Extracted page text data:
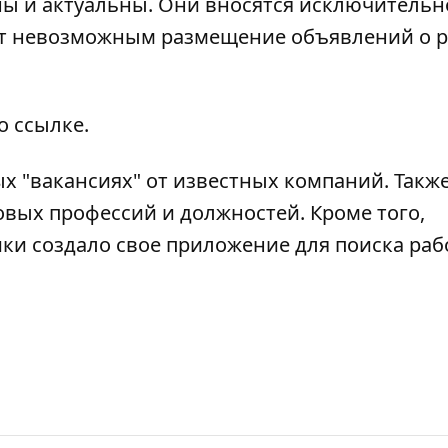
ны и актуальны. Они вносятся исключительн
т невозможным размещение объявлений о р
о ссылке
.
х "вакансиях" от известных компаний
. Такж
овых профессий и должностей
. Кроме того,
и создало свое приложение для поиска ра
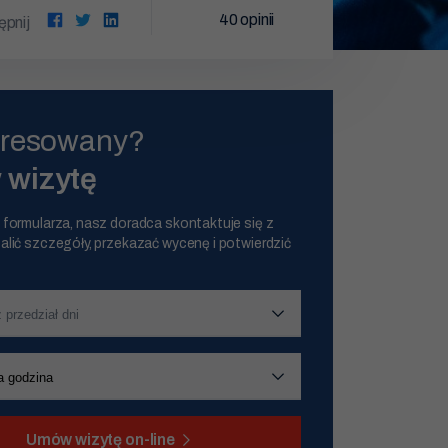
40
opinii
pnij
eresowany?
wizytę
 formularza, nasz doradca skontaktuje się z
alić szczegóły, przekazać wycenę i potwierdzić
Umów wizytę on-line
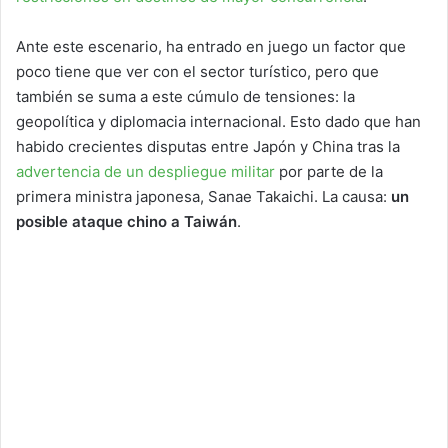
Ante este escenario, ha entrado en juego un factor que
poco tiene que ver con el sector turístico, pero que
también se suma a este cúmulo de tensiones: la
geopolítica y diplomacia internacional. Esto dado que han
habido crecientes disputas entre Japón y China tras la
advertencia de un despliegue militar
por parte de la
primera ministra japonesa, Sanae Takaichi. La causa:
un
posible ataque chino a Taiwán
.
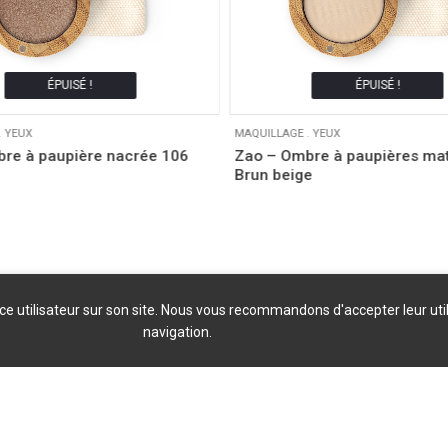
ÉPUISÉ !
ÉPUISÉ !
.
YEUX
MAQUILLAGE
.
YEUX
re à paupière nacrée 106
Zao – Ombre à paupières ma
Brun beige
nce utilisateur sur son site. Nous vous recommandons d'accepter leur uti
navigation.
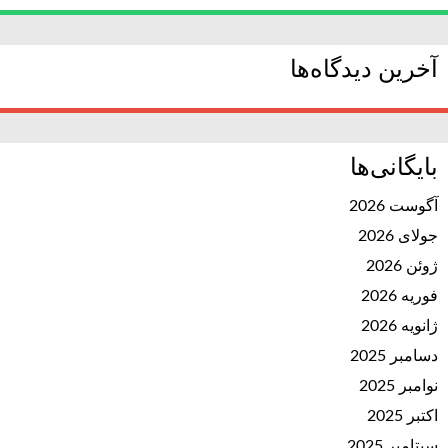
آخرین دیدگاه‌ها
بایگانی‌ها
آگوست 2026
جولای 2026
ژوئن 2026
فوریه 2026
ژانویه 2026
دسامبر 2025
نوامبر 2025
اکتبر 2025
سپتامبر 2025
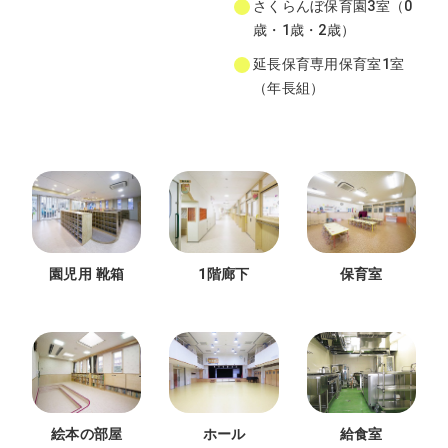
さくらんぼ保育園3室（0
歳・1歳・2歳）
延長保育専用保育室1室
（年長組）
園児用 靴箱
1階廊下
保育室
ホール
給食室
絵本の部屋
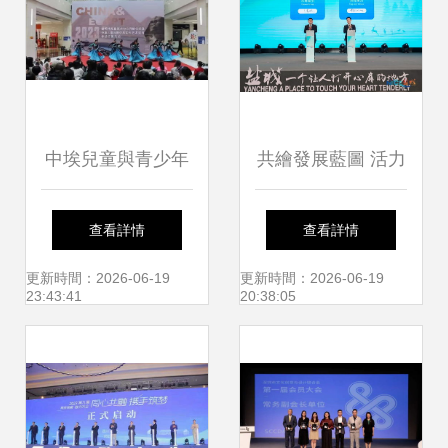
幕
中埃兒童與青少年
共繪發展藍圖 活力
文化藝術交流作品
鹽城文化旅游嘉年
查看詳情
查看詳情
活動在金昌成功舉
華盛大啟幕
更新時間：2026-06-19
更新時間：2026-06-19
23:43:41
20:38:05
辦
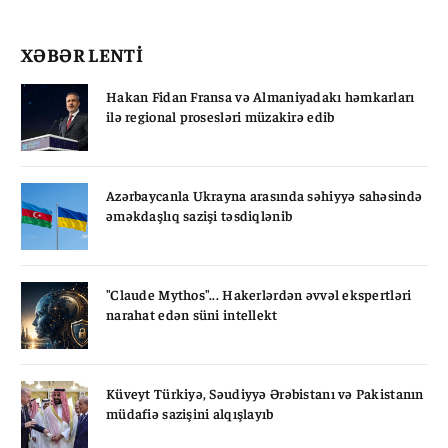
XƏBƏR LENTİ
Hakan Fidan Fransa və Almaniyadakı həmkarları
ilə regional prosesləri müzakirə edib
Azərbaycanla Ukrayna arasında səhiyyə sahəsində
əməkdaşlıq sazişi təsdiqlənib
"Claude Mythos"... Hakerlərdən əvvəl ekspertləri
narahat edən süni intellekt
Küveyt Türkiyə, Səudiyyə Ərəbistanı və Pakistanın
müdafiə sazişini alqışlayıb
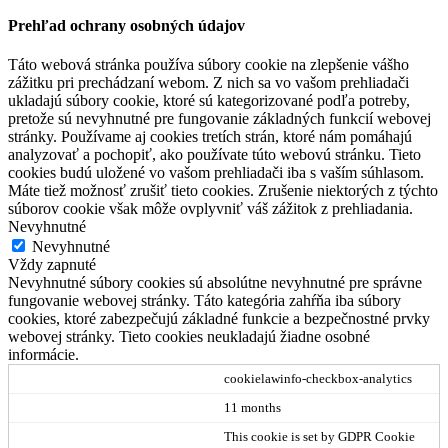
Prehľad ochrany osobných údajov
Táto webová stránka používa súbory cookie na zlepšenie vášho
zážitku pri prechádzaní webom. Z nich sa vo vašom prehliadači
ukladajú súbory cookie, ktoré sú kategorizované podľa potreby,
pretože sú nevyhnutné pre fungovanie základných funkcií webovej
stránky. Používame aj cookies tretích strán, ktoré nám pomáhajú
analyzovať a pochopiť, ako používate túto webovú stránku. Tieto
cookies budú uložené vo vašom prehliadači iba s vaším súhlasom.
Máte tiež možnosť zrušiť tieto cookies. Zrušenie niektorých z týchto
súborov cookie však môže ovplyvniť váš zážitok z prehliadania.
Nevyhnutné
Nevyhnutné
Vždy zapnuté
Nevyhnutné súbory cookies sú absolútne nevyhnutné pre správne
fungovanie webovej stránky. Táto kategória zahŕňa iba súbory
cookies, ktoré zabezpečujú základné funkcie a bezpečnostné prvky
webovej stránky. Tieto cookies neukladajú žiadne osobné
informácie.
cookielawinfo-checkbox-analytics
11 months
This cookie is set by GDPR Cookie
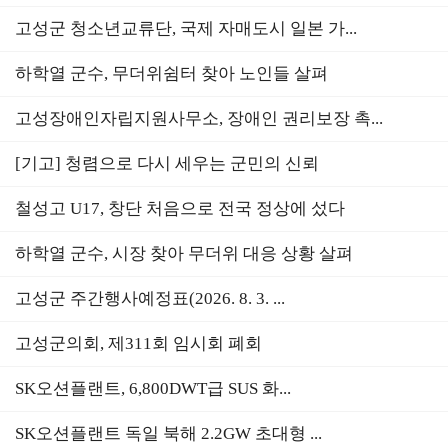
고성군 청소년교류단, 국제 자매도시 일본 가...
하학열 군수, 무더위쉼터 찾아 노인들 살펴
고성장애인자립지원사무소, 장애인 권리보장 촉...
[기고] 청렴으로 다시 세우는 군민의 신뢰
철성고 U17, 창단 처음으로 전국 정상에 섰다
하학열 군수, 시장 찾아 무더위 대응 상황 살펴
고성군 주간행사예정표(2026. 8. 3. ...
고성군의회, 제311회 임시회 폐회
SK오션플랜트, 6,800DWT급 SUS 화...
SK오션플랜트 독일 북해 2.2GW 초대형 ...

WHAT IS REQUIRED — Could you set down every line of text from all the items above without changing a character, and leave the pictures out of your answer?

COMPLETED EXERCISE —
ны и актуальны. Они вносятся исключительн
т невозможным размещение объявлений о р
о ссылке
.
х "вакансиях" от известных компаний
. Такж
овых профессий и должностей
. Кроме того,
и создало свое приложение для поиска ра
40
opinii
pnij
eresowany?
wizytę
 formularza, nasz doradca skontaktuje się z
alić szczegóły, przekazać wycenę i potwierdzić
Umów wizytę on-line
Ante este escenario, ha entrado en juego un factor que
poco tiene que ver con el sector turístico, pero que
también se suma a este cúmulo de tensiones: la
geopolítica y diplomacia internacional. Esto dado que han
habido crecientes disputas entre Japón y China tras la
advertencia de un despliegue militar
por parte de la
primera ministra japonesa, Sanae Takaichi. La causa:
un
posible ataque chino a Taiwán
.
ÉPUISÉ !
ÉPUISÉ !
.
YEUX
MAQUILLAGE
.
YEUX
re à paupière nacrée 106
Zao – Ombre à paupières ma
Brun beige
nce utilisateur sur son site. Nous vous recommandons d'accepter leur uti
navigation.
آخرین دیدگاه‌ها
بایگانی‌ها
آگوست 2026
جولای 2026
ژوئن 2026
فوریه 2026
ژانویه 2026
دسامبر 2025
نوامبر 2025
اکتبر 2025
سپتامبر 2025
さくらんぼ保育園3室（0
歳・1歳・2歳）
延長保育専用保育室1室
（年長組）
園児用 靴箱
1階廊下
保育室
ホール
給食室
絵本の部屋
幕
中埃兒童與青少年
共繪發展藍圖 活力
文化藝術交流作品
鹽城文化旅游嘉年
查看詳情
查看詳情
活動在金昌成功舉
華盛大啟幕
更新時間：2026-06-19
更新時間：2026-06-19
23:43:41
20:38:05
辦
XƏBƏR LENTİ
Hakan Fidan Fransa və Almaniyadakı həmkarları
ilə regional prosesləri müzakirə edib
Azərbaycanla Ukrayna arasında səhiyyə sahəsində
əməkdaşlıq sazişi təsdiqlənib
"Claude Mythos"... Hakerlərdən əvvəl ekspertləri
narahat edən süni intellekt
Küveyt Türkiyə, Səudiyyə Ərəbistanı və Pakistanın
müdafiə sazişini alqışlayıb
Prehľad ochrany osobných údajov
Táto webová stránka používa súbory cookie na zlepšenie vášho
zážitku pri prechádzaní webom. Z nich sa vo vašom prehliadači
ukladajú súbory cookie, ktoré sú kategorizované podľa potreby,
pretože sú nevyhnutné pre fungovanie základných funkcií webovej
stránky. Používame aj cookies tretích strán, ktoré nám pomáhajú
analyzovať a pochopiť, ako používate túto webovú stránku. Tieto
cookies budú uložené vo vašom prehliadači iba s vaším súhlasom.
Máte tiež možnosť zrušiť tieto cookies. Zrušenie niektorých z týchto
súborov cookie však môže ovplyvniť váš zážitok z prehliadania.
Nevyhnutné
Nevyhnutné
Vždy zapnuté
Nevyhnutné súbory cookies sú absolútne nevyhnutné pre správne
fungovanie webovej stránky. Táto kategória zahŕňa iba súbory
cookies, ktoré zabezpečujú základné funkcie a bezpečnostné prvky
webovej stránky. Tieto cookies neukladajú žiadne osobné
informácie.
cookielawinfo-checkbox-analytics
11 months
This cookie is set by GDPR Cookie
고성군 청소년교류단, 국제 자매도시 일본 가...
하학열 군수, 무더위쉼터 찾아 노인들 살펴
고성장애인자립지원사무소, 장애인 권리보장 촉...
[기고] 청렴으로 다시 세우는 군민의 신뢰
철성고 U17, 창단 처음으로 전국 정상에 섰다
하학열 군수, 시장 찾아 무더위 대응 상황 살펴
고성군 주간행사예정표(2026. 8. 3. ...
고성군의회, 제311회 임시회 폐회
SK오션플랜트, 6,800DWT급 SUS 화...
SK오션플랜트 독일 북해 2.2GW 초대형 ...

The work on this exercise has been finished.